Il Registro Pubblico delle Opposizioni, attivo dal 27 luglio anche sui telefoni mobili aveva acceso grandi speranze. Purtroppo non sempre funziona: ecco cosa fare se le chiamate continuano a tormentarti.

Il Registro delle Opposizioni è uno strumento prezioso, in teoria. Purtroppo non sempre si è rivelato risolutivo sul telefono fisso, e la sua attesissima estensione alla telefonia mobile non ha radicalmente migliorato le cose.

Chiamate indesiderate, basta
Chiamate indesiderate, basta | Web Source

Il telemarketing è uno dei nuovi espedienti delle aziende per dare una spinta alle vendite in una fase storica in cui molti dei meccanismi del marketing tradizionale, a partire dalla pubblicità televisiva e stampa, non funzionano più, mentre non sempre le aziende sono riuscite a trasformare il boom della comunicazione online in boom di vendite.

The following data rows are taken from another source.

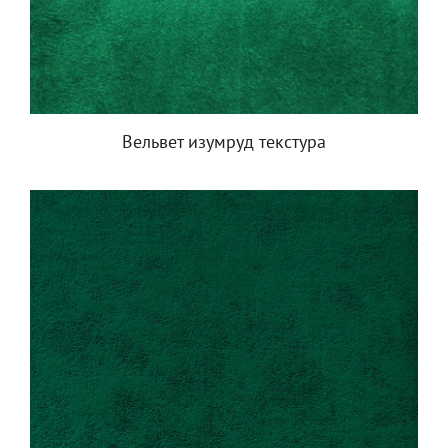
Вельвет изумруд текстура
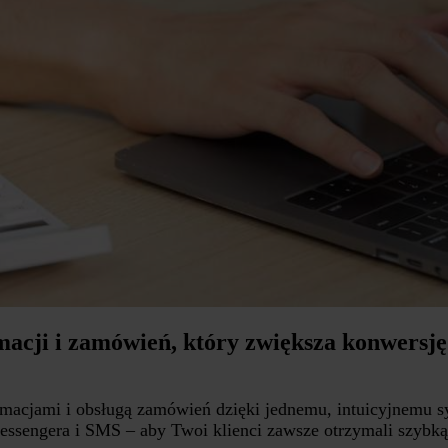
macji i zamówień, który zwiększa konwersj
lamacjami i obsługą zamówień dzięki jednemu, intuicyjnemu 
 Messengera i SMS – aby Twoi klienci zawsze otrzymali szybką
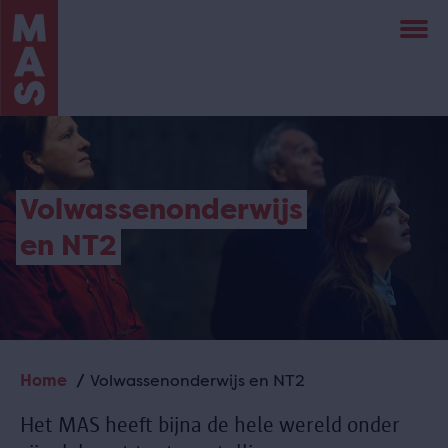
Overslaan
en
naar
de
inhoud
gaan
Volwassenonderwijs
en NT2
Home
Volwassenonderwijs en NT2
Kruimelpad
Het MAS heeft bijna de hele wereld onder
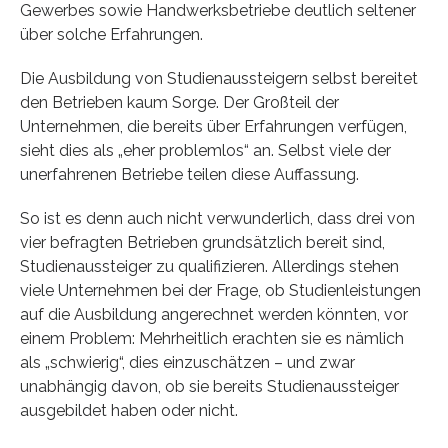
Gewerbes sowie Handwerksbetriebe deutlich seltener
über solche Erfahrungen.
Die Ausbildung von Studienaussteigern selbst bereitet
den Betrieben kaum Sorge. Der Großteil der
Unternehmen, die bereits über Erfahrungen verfügen,
sieht dies als „eher problemlos“ an. Selbst viele der
unerfahrenen Betriebe teilen diese Auffassung.
So ist es denn auch nicht verwunderlich, dass drei von
vier befragten Betrieben grundsätzlich bereit sind,
Studienaussteiger zu qualifizieren. Allerdings stehen
viele Unternehmen bei der Frage, ob Studienleistungen
auf die Ausbildung angerechnet werden könnten, vor
einem Problem: Mehrheitlich erachten sie es nämlich
als „schwierig“, dies einzuschätzen – und zwar
unabhängig davon, ob sie bereits Studienaussteiger
ausgebildet haben oder nicht.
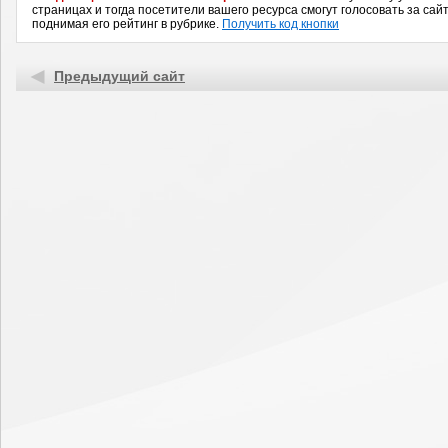
страницах и тогда посетители вашего ресурса смогут голосовать за сайт
поднимая его рейтинг в рубрике.
Получить код кнопки
Предыдущий сайт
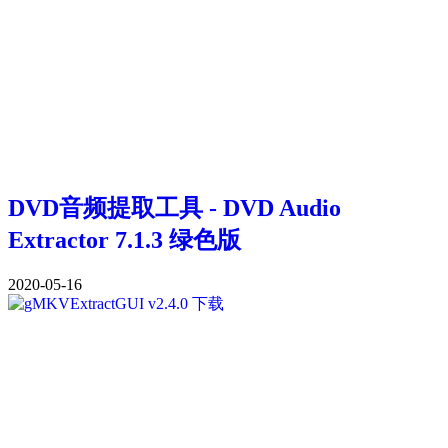
DVD音频提取工具 - DVD Audio
Extractor 7.1.3 绿色版
2020-05-16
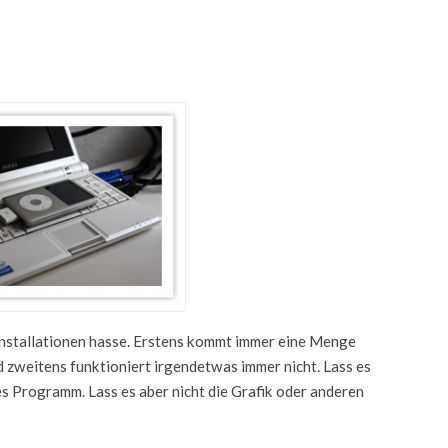
installationen hasse. Erstens kommt immer eine Menge
und zweitens funktioniert irgendetwas immer nicht. Lass es
s Programm. Lass es aber nicht die Grafik oder anderen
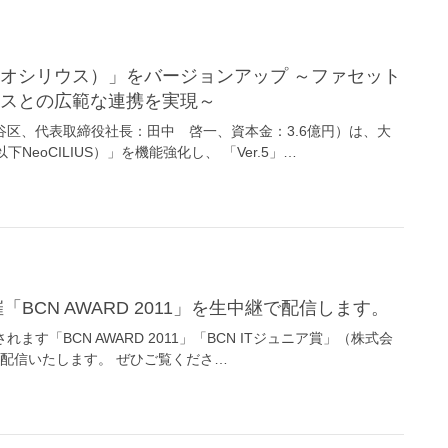
ビスとの広範な連携を実現～
区、代表取締役社長：田中 啓一、資本金：3.6億円）は、大
NeoCILIUS）」を機能強化し、 「Ver.5」…
主催「BCN AWARD 2011」を生中継で配信します。
ます「BCN AWARD 2011」「BCN ITジュニア賞」（株式会
イブ配信いたします。 ぜひご覧くださ…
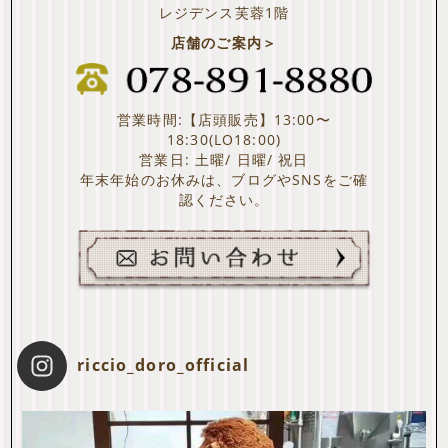
レジデンス芙蓉1階
店舗のご案内＞
営業時間:【店頭販売】13:00〜
18:30(LO18:00)
営業日: 土曜/ 日曜/ 祝日
年末年始のお休みは、ブログやSNSをご確
認ください。
riccio_doro_official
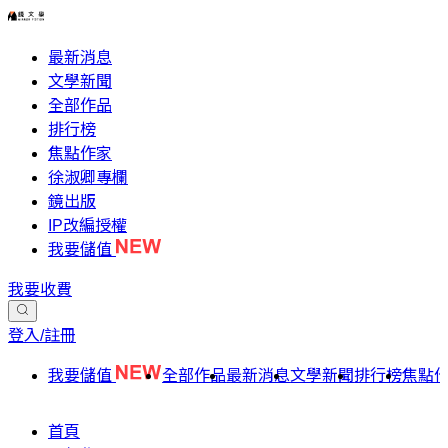
最新消息
文學新聞
全部作品
排行榜
焦點作家
徐淑卿專欄
鏡出版
IP改編授權
我要儲值
我要收費
登入/註冊
我要儲值
全部作品
最新消息
文學新聞
排行榜
焦點
首頁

L’esplosione del telemarketing

Il risultato è stato una vera e propria esplosione del telemarketing che chiunque abbia un telefono ha potuto sperimentare. E se, da un lato, tutti abbiamo bisogno di un’economia che funziona e di vendite in buona salute, dall’altro avremmo diritto di cenare in pace con la nostra famiglia, farci una doccia, guidare la macchina o fare la spesa senza essere continuamente disturbati da incolpevoli quanto seccanti venditori.

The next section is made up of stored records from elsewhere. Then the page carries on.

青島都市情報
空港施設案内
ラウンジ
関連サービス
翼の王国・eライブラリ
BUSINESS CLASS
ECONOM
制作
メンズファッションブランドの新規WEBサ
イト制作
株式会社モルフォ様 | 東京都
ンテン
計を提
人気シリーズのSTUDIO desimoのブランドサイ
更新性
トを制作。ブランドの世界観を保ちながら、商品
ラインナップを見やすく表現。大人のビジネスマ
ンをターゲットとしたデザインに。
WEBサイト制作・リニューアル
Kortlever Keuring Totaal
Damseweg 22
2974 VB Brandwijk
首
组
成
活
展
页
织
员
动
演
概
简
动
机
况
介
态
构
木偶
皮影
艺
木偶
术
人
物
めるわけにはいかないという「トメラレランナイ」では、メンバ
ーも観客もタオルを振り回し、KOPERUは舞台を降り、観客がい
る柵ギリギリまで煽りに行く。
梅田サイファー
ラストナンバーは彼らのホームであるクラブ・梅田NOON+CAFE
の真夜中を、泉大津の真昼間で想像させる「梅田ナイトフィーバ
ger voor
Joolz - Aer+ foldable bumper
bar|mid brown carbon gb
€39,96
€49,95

Il registro delle opposizioni non funziona

Per chi vuole bloccare le chiamate dei call center, dal 27 luglio è possibile iscrivere anche il proprio numero di cellulare al Registro Pubblico delle Opposizioni. Ma gli operatori del telemarketing non per questo si sono dati per vinti e hanno messo in atto una gamma di tattiche più o meno lecite per aggirare l’RPO.

Tattiche efficacia, a quanto pare, perché molti utenti continuano a lamentare l’eccesso delle chiamate indesiderate in entrata nonostante l’iscrizione. È dunque arrivato anche per gli utenti il momento di combattere contro la furbizia degli operatori.

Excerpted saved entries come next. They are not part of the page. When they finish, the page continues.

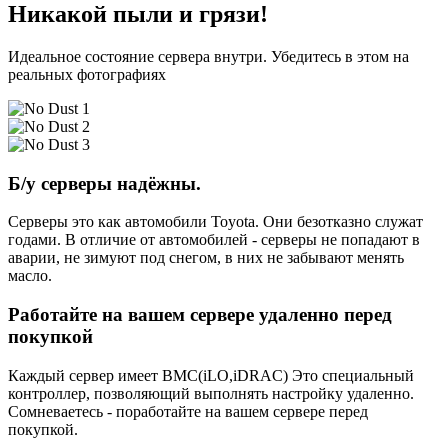
Никакой пыли и грязи!
Идеальное состояние сервера внутри. Убедитесь в этом на
реальных фотографиях
Б/у серверы надёжны.
Серверы это как автомобили Toyota. Они безотказно служат
годами. В отличие от автомобилей - серверы не попадают в
аварии, не зимуют под снегом, в них не забывают менять
масло.
Работайте на вашем сервере удаленно перед
покупкой
Каждый сервер имеет BMC(iLO,iDRAC) Это специальный
контроллер, позволяющий выполнять настройку удаленно.
Сомневаетесь - поработайте на вашем сервере перед
покупкой.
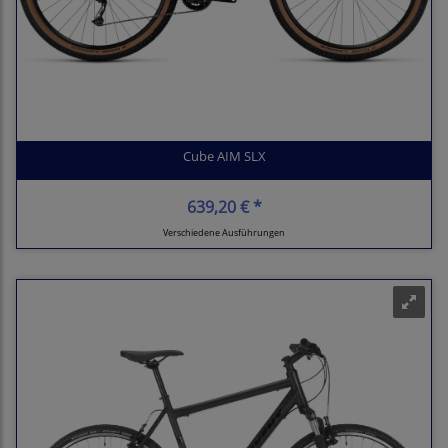
Cube AIM SLX
639,20 € *
Verschiedene Ausführungen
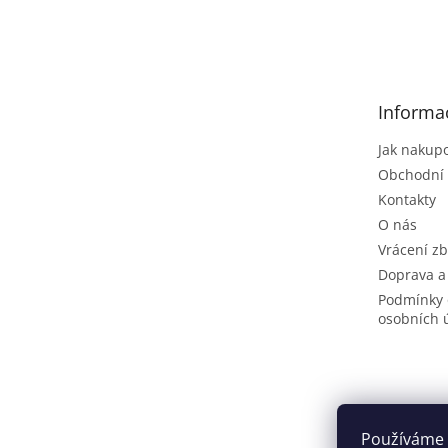
Z
á
p
a
t
Informa
í
Jak nakup
Obchodní
Kontakty
O nás
Vrácení zb
Doprava a
Podmínky 
osobních 
Používáme 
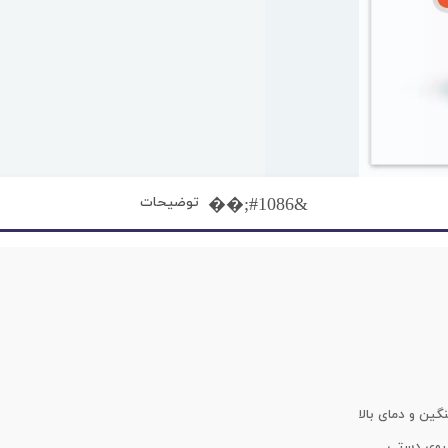
توضیحات
گین و دمای بالا
یروی دستی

Ecco come bloccare definitivamente le chiamate

La prima cosa da tenere presente è che gli operatori sono autorizzati a chiamarci se in un momento di fretta o di distrazione abbiamo dato il consenso al trattamento dei nostri dati per finalità di marketing. Ancora peggio se abbiamo anche accettato che i nostri dati siano trattati da aziende terze, o pudicamente “partner”. La prima accortezza è dunque quella di leggere sempre con cura i contratti, non dare il consenso a cose che ci disturbano e, nel caso vogliamo cambiare i consensi dati in precedenza rivolgersi all’Autorità garante della privacy.

Call center
Un call center: da qui partono le chiamate di telemarketing | Canva

A parte questo passi preliminare, la prima cosa da fare quando si riceve la chiamate è comunicare la nostra iscrizione all’RPO. L’operatore a questo punto è costretto dalla legge a verificare e a levarci dalla lista. Se è un operatore che lavora con corretezza.

Se le chiamate continuano ancora il secondo passo è segnalare la violazione all’ Autorità garante della privacy.